テロ支援者制裁法案に対するオバマ大統領の拒否権発動:「民主主義の帝国」衰退の加速
9月23日、オバマ大統領は、テロリストを支援する外国政府を米国内の地裁で提訴できるようにするテロ支援者制裁法案に拒否権を発動し、上下両院に差し戻しました。これに対して、共和党大統領候補トランプ氏は「恥ずべき行為」と非難し、民主党のクリントン候補も自分が大統領になれば法案に署名すると明言しています。
この法案に関しては、上下両院の共和、民主両党が(珍しく)足並みを揃えています。そのため、大統領の拒否権が覆る公算が大きいとみられます。合衆国憲法では、立法権は議会に独占されていますが、大統領の署名によって発効します。しかし、大統領が署名を拒否して拒否権を発動した場合は、上下両院それぞれで再び審議し、3分の2以上の賛成があれば、その法案は大統領の署名がなくても発効することになっているのです(オーバーライドと呼ばれる)。
ただし、この法案がオーバーライドで成立すれば、それは任期満了が近いオバマ大統領の求心力の低下を印象付けるだけでなく、環境の変化に米国市民がついていけていないことを浮き彫りにするとともに、「米国の衰退」をさらに加速させ得るといえます。

• **データ一覧**
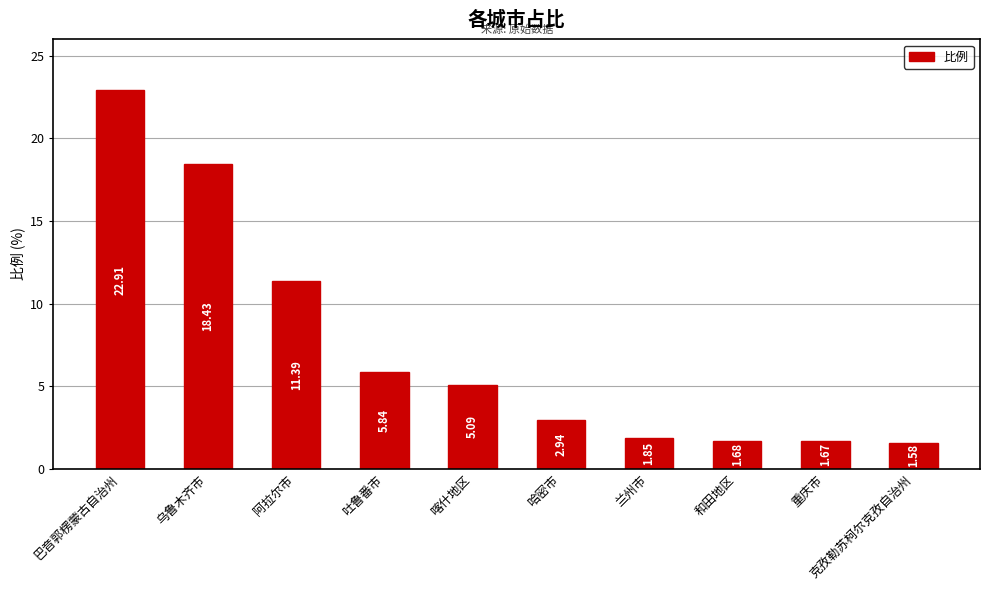

The value at 重庆市 is 0.7. True or false?

False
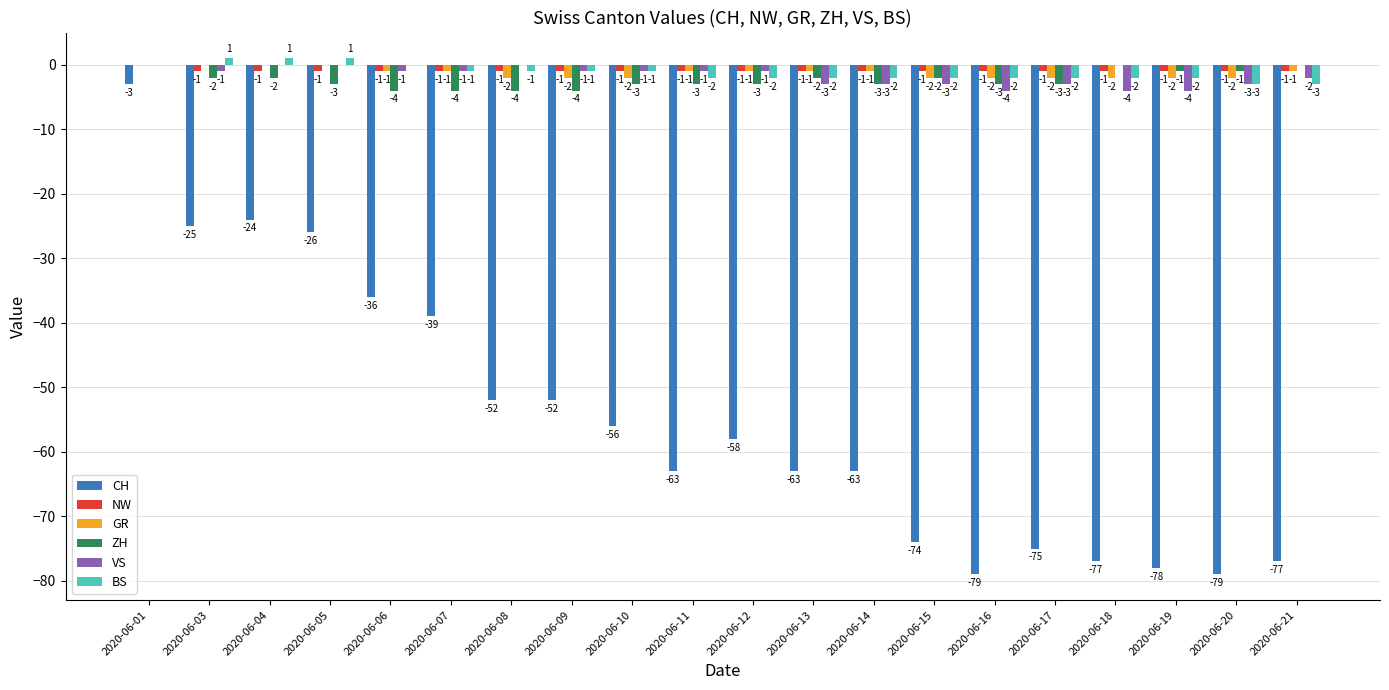

What is the spread (max minus min) of values at 2020-06-12?

57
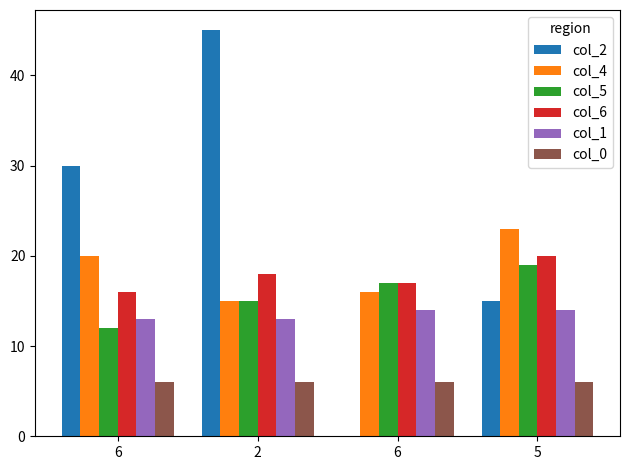

What is the label of the 2nd bar from the right?

6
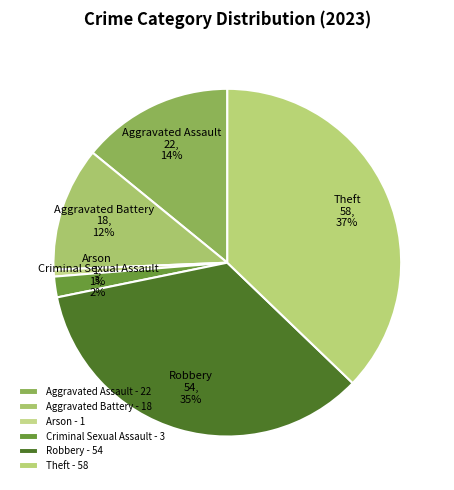

Does any single category account for the majority?

No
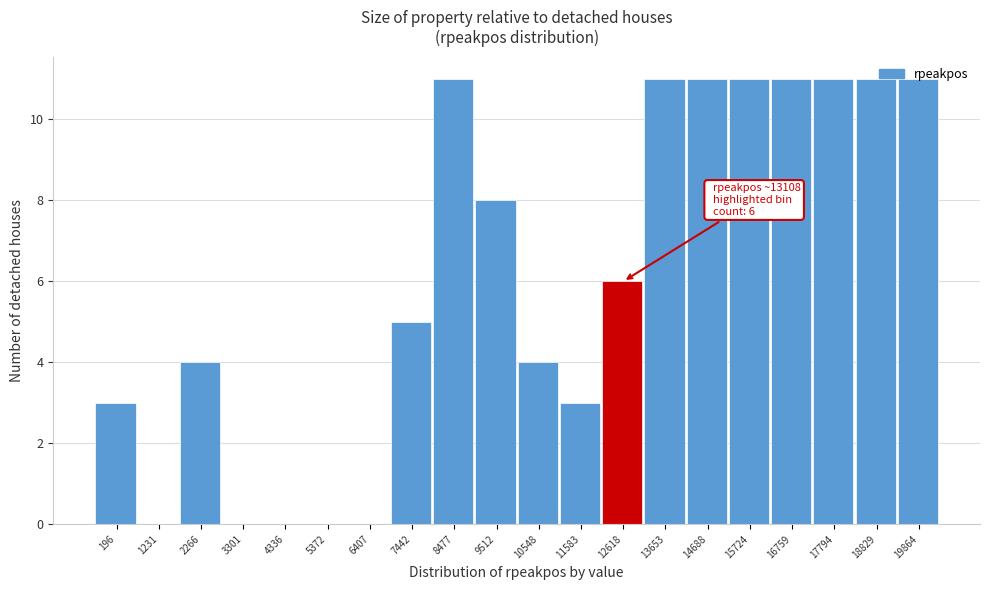

Is it true that the value at 3301 is 0?

True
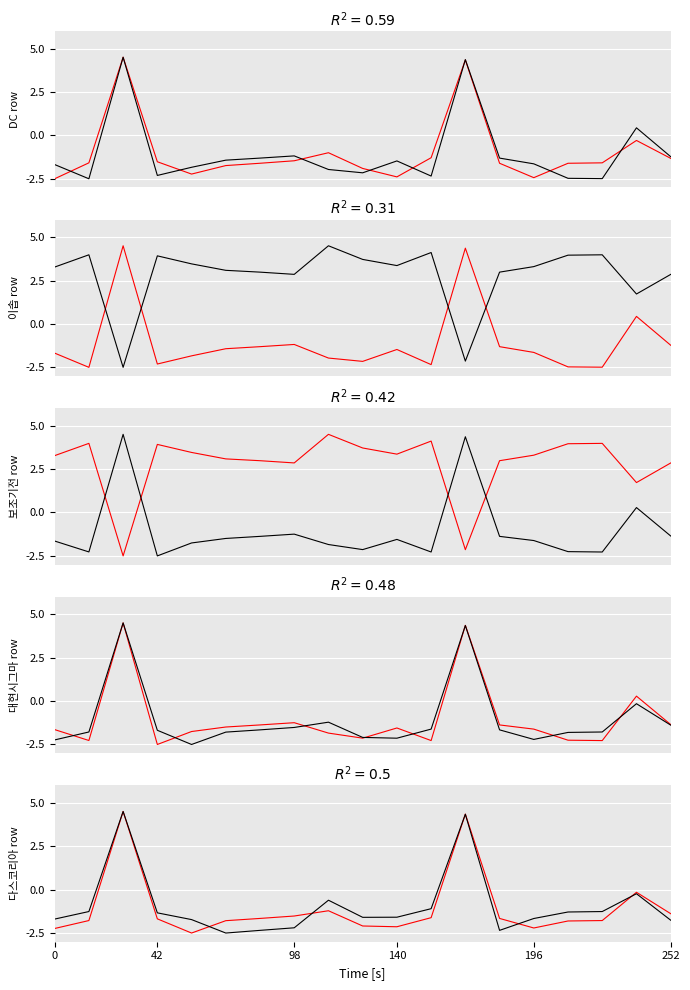

True or false: 대현시그마(서초방배) has a value of -2.5 at 252.

False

• **設問**
A. 拒否権発動の文章のうち、「この法案に関しては、上下両院」から始まり「らに加速させ得るといえます。」まで続く部分を、「オーバーライド」を「再可決」に置き換えて書き直してください。
B. 拒否権発動の文章に名前が出てくる人物を、すべて挙げてください。
C. 拒否権発動の文章を、最後の文の後から書き進めてください。
一覧は別の出典から取ったものです。

• **解答**
A.
この法案に関しては、上下両院の共和、民主両党が(珍しく)足並みを揃えています。そのため、大統領の拒否権が覆る公算が大きいとみられます。合衆国憲法では、立法権は議会に独占されていますが、大統領の署名によって発効します。しかし、大統領が署名を拒否して拒否権を発動した場合は、上下両院それぞれで再び審議し、3分の2以上の賛成があれば、その法案は大統領の署名がなくても発効することになっているのです(再可決と呼ばれる)。
ただし、この法案が再可決で成立すれば、それは任期満了が近いオバマ大統領の求心力の低下を印象付けるだけでなく、環境の変化に米国市民がついていけていないことを浮き彫りにするとともに、「米国の衰退」をさらに加速させ得るといえます。

B. オバマ大統領、トランプ氏、クリントン候補

C.
テロ支援者制裁法案とサウジアラビア
今回の法案は、先述のように、外国政府が支援するテロリストが米国内で破壊活動を行った場合、被害者やその遺族らがこの政府を米国内の地裁で提訴できるようにするものです。この法案で特に問題になったのは、サウジアラビアの扱いでした。
9.11テロ事件の実行犯グループのうち、直前にFBIに逮捕されていて唯一生き残ったザカリアス・ムサウィは公判のなかで、サウジアラビアの王族から資金協力を受けていたと証言しました。日本でも、政治家や財界人へのテロが相次いだ昭和10年代前半、三井、三菱などの財閥から過激派に資金が流れたことは、よく知られています。それはいわば、「攻撃されないための代償」だったといえます。いずれにせよ、サウジ政府はムサウィの証言を否定しましたが、同国政府がアルカイダに資金を提供し、それがさらに「イスラーム国」にも渡っていたことは、国際的にはもはや通説といってよいものです。
ただし、その一方で、世界屈指の産油国であり、さらにメッカとメディナというイスラームの二大聖地を擁することからスンニ派の盟主ともいえるサウジアラビアは、米国にとって長くエネルギーを中心とする経済面だけでなく、安全保障の面でも最重要のパートナーであり続けました。実際、サウジアラビアは1991年の湾岸戦争で米軍が率いる多国籍軍に協力し、2014年からはイラクでの「イスラーム国」空爆で当初から米軍と行を共にしています。国際的なシーンでサウジアラビアと協力できれば、その他のスンニ派諸国、特にUAEやクウェートなどペルシャ湾岸諸国からの協力も期待しやすいのです。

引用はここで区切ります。